**Aim of the exercise:** Tally the lines in the records below that contain the word "việc". Report only the resulting number.

**Entries shown:**
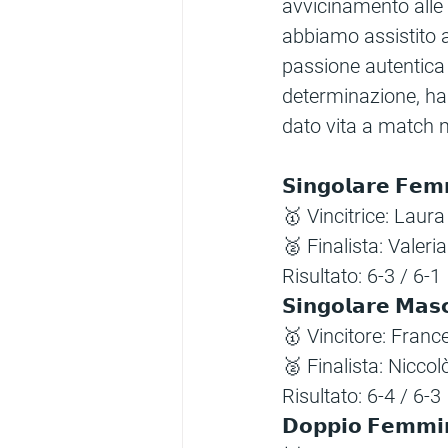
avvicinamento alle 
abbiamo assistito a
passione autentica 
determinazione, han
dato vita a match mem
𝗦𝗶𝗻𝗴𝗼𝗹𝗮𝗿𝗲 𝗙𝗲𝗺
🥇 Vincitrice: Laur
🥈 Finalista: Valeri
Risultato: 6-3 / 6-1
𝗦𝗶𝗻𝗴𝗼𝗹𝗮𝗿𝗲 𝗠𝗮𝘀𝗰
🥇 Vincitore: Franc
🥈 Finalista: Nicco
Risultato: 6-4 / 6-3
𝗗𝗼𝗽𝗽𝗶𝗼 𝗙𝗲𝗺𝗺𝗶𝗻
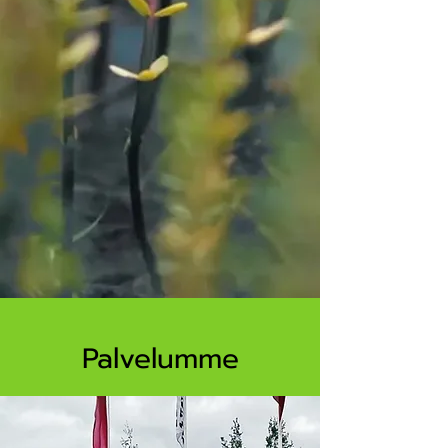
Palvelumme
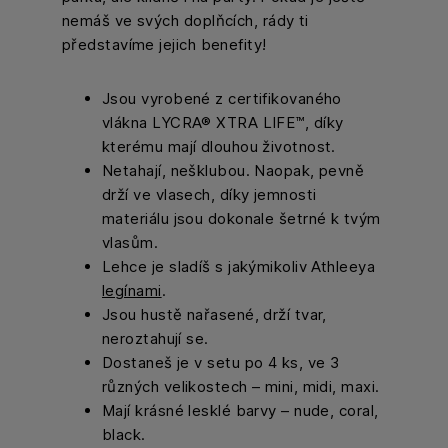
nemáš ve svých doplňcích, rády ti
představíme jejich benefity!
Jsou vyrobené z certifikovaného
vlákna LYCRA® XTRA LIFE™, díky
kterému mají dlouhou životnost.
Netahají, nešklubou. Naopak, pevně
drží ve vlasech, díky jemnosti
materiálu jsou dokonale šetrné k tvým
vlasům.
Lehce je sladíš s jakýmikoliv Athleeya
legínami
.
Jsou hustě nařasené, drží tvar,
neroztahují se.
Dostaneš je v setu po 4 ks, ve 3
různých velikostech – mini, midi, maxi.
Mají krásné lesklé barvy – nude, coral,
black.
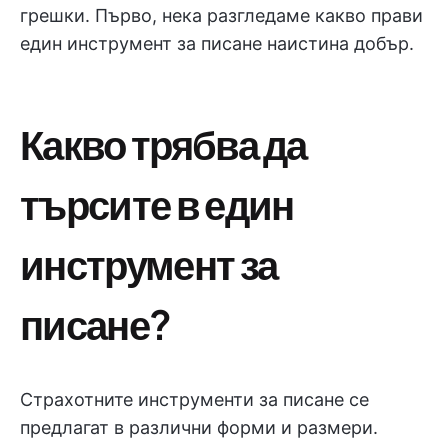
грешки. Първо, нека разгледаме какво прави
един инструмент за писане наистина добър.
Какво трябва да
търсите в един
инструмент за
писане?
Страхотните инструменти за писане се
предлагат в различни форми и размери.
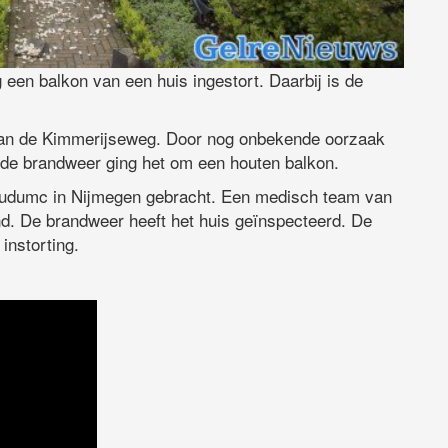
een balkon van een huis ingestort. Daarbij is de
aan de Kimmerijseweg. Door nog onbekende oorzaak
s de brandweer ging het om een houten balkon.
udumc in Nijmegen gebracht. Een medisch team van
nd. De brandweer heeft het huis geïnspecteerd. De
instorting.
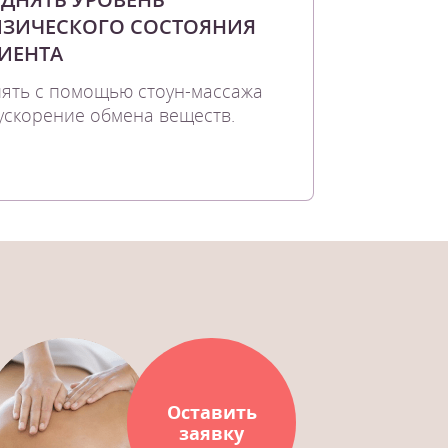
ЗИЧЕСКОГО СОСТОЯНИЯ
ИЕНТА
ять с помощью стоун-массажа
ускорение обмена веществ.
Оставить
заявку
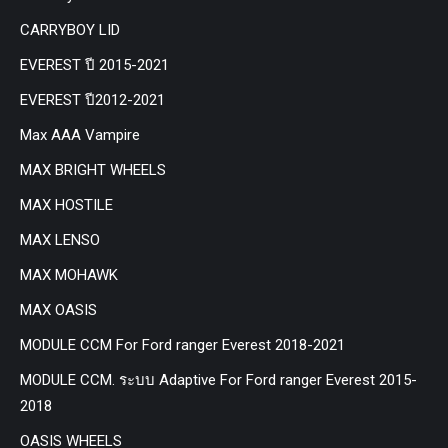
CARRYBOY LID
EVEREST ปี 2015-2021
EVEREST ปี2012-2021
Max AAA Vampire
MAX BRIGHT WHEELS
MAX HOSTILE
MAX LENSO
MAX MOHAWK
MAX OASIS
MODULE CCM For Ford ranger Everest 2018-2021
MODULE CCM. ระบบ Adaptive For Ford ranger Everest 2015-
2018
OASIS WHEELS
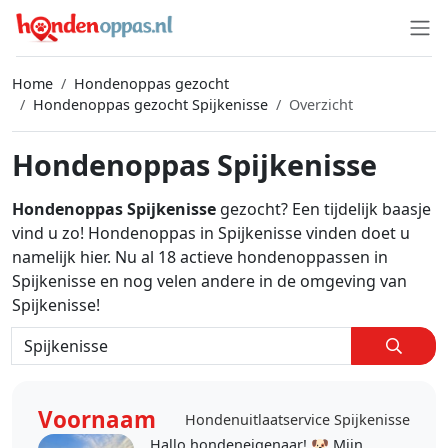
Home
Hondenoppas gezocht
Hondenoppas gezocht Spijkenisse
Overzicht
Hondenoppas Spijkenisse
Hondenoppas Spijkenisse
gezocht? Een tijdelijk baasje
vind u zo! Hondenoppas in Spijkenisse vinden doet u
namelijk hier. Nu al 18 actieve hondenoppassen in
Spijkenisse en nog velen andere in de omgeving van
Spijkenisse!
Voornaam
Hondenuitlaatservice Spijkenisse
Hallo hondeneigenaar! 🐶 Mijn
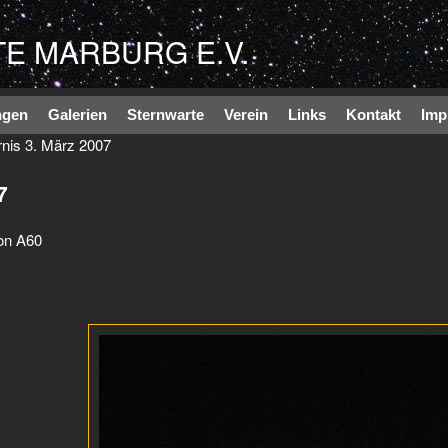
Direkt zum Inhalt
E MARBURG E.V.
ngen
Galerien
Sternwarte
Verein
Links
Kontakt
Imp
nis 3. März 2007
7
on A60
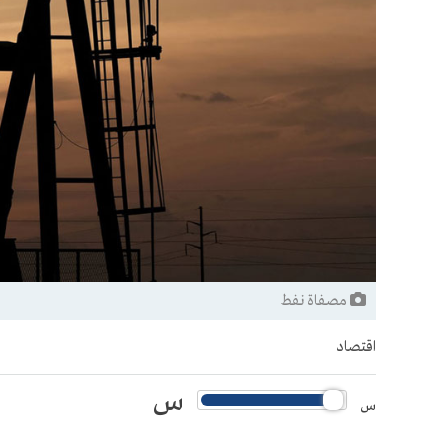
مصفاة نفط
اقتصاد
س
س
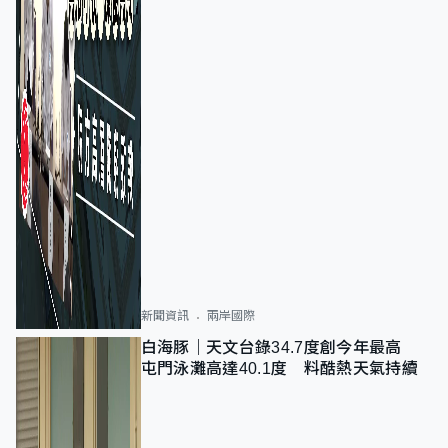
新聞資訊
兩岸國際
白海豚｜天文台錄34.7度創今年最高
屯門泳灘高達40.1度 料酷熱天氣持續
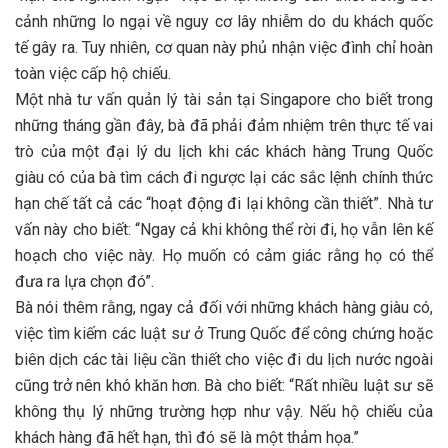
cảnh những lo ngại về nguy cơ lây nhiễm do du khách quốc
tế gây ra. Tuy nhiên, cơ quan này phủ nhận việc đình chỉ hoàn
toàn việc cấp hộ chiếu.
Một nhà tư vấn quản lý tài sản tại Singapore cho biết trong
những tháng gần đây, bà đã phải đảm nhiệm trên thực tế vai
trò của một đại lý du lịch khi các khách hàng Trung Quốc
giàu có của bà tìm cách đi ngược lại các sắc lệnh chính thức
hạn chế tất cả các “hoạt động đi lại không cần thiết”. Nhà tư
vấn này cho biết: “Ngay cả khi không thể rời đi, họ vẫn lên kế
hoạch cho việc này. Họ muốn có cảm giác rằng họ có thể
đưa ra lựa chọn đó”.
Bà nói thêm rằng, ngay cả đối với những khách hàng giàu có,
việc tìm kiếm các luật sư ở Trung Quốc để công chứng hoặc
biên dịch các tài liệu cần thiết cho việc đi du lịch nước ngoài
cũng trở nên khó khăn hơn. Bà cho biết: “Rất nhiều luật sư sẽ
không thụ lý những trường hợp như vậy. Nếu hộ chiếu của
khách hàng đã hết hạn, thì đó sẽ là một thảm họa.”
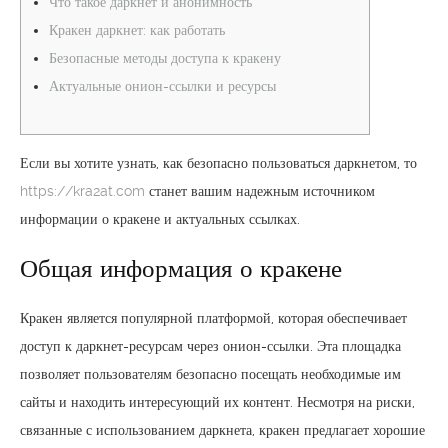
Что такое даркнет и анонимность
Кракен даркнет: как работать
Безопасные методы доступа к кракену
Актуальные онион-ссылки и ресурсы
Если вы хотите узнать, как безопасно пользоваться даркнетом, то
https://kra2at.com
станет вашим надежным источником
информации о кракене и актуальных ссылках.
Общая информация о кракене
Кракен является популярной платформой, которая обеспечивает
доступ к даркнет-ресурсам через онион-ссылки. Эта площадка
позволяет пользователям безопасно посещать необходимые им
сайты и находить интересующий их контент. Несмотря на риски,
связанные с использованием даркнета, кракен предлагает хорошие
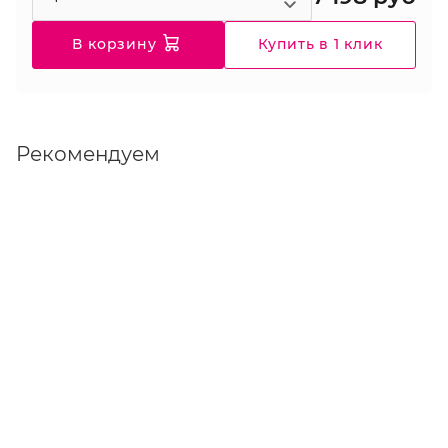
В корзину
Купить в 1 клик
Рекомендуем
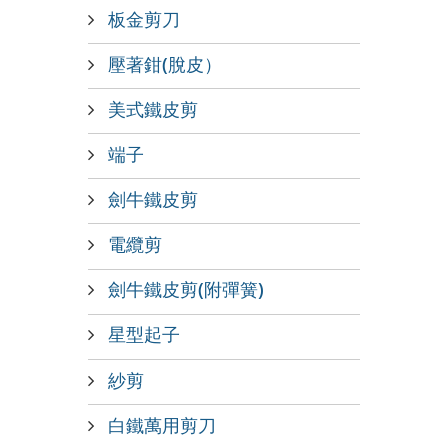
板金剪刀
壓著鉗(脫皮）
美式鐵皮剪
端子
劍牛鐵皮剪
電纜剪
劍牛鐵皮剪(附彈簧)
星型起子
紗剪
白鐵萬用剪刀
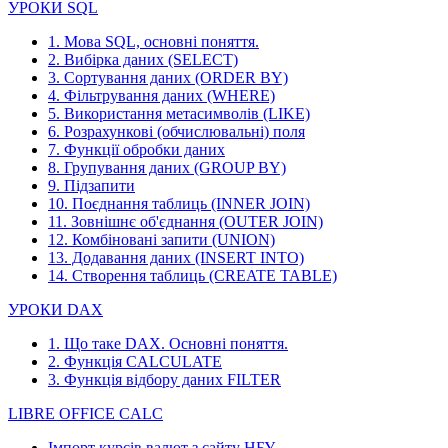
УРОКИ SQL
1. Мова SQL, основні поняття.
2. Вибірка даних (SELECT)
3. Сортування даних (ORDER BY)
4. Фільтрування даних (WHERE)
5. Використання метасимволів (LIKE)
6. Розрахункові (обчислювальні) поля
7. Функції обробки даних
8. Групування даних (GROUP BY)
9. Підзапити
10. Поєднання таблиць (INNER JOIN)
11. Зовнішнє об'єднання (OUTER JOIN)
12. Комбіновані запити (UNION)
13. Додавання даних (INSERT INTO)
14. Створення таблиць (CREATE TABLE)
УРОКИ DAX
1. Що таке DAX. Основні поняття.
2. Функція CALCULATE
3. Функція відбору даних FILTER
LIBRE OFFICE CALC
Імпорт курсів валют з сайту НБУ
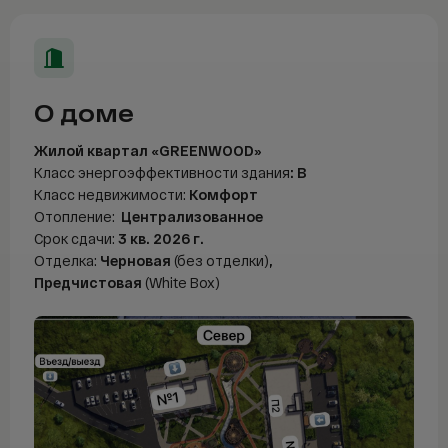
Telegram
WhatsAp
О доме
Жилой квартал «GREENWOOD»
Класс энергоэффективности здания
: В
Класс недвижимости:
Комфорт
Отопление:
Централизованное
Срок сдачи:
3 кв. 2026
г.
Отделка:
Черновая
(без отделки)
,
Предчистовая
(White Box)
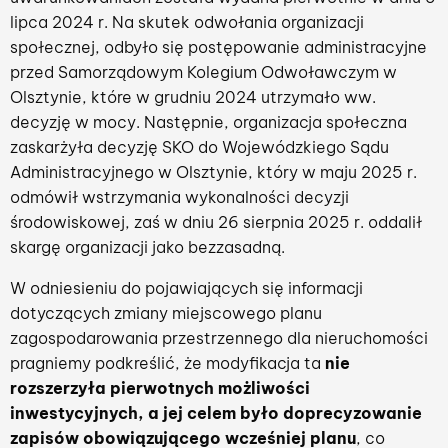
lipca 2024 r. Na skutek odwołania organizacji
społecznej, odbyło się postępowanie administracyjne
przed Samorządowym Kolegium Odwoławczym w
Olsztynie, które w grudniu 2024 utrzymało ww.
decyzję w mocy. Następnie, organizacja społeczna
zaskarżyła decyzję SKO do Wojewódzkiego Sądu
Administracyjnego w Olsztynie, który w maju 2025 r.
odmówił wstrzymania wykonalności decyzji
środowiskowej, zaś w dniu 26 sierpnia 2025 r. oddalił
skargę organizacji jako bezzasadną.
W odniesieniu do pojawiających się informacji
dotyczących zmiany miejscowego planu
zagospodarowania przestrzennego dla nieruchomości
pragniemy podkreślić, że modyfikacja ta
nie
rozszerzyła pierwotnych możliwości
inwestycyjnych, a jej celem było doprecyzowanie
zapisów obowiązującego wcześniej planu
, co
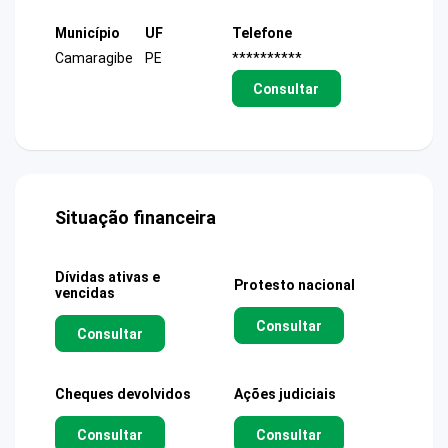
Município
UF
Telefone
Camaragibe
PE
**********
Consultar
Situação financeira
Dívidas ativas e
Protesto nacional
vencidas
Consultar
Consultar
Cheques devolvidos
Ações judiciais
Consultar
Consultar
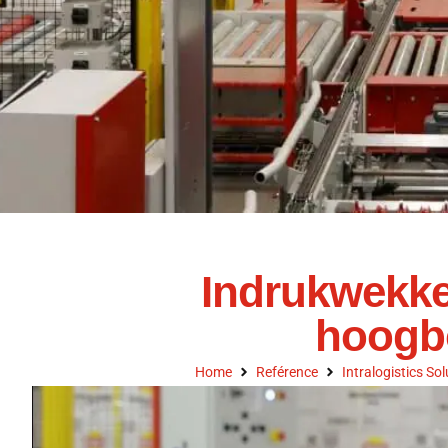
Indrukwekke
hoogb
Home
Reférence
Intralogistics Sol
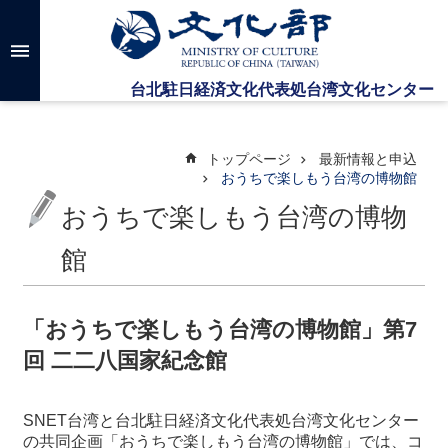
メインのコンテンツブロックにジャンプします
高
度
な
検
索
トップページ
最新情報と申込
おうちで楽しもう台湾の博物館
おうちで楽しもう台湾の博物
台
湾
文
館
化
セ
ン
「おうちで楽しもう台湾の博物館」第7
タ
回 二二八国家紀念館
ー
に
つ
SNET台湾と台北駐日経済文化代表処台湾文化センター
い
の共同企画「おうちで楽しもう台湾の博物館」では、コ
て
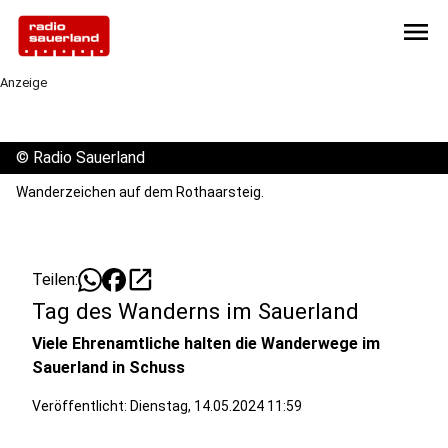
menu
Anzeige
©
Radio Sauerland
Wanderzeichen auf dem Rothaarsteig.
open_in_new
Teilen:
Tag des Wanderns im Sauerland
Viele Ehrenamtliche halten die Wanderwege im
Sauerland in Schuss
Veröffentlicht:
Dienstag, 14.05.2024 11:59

**Solution below:** 5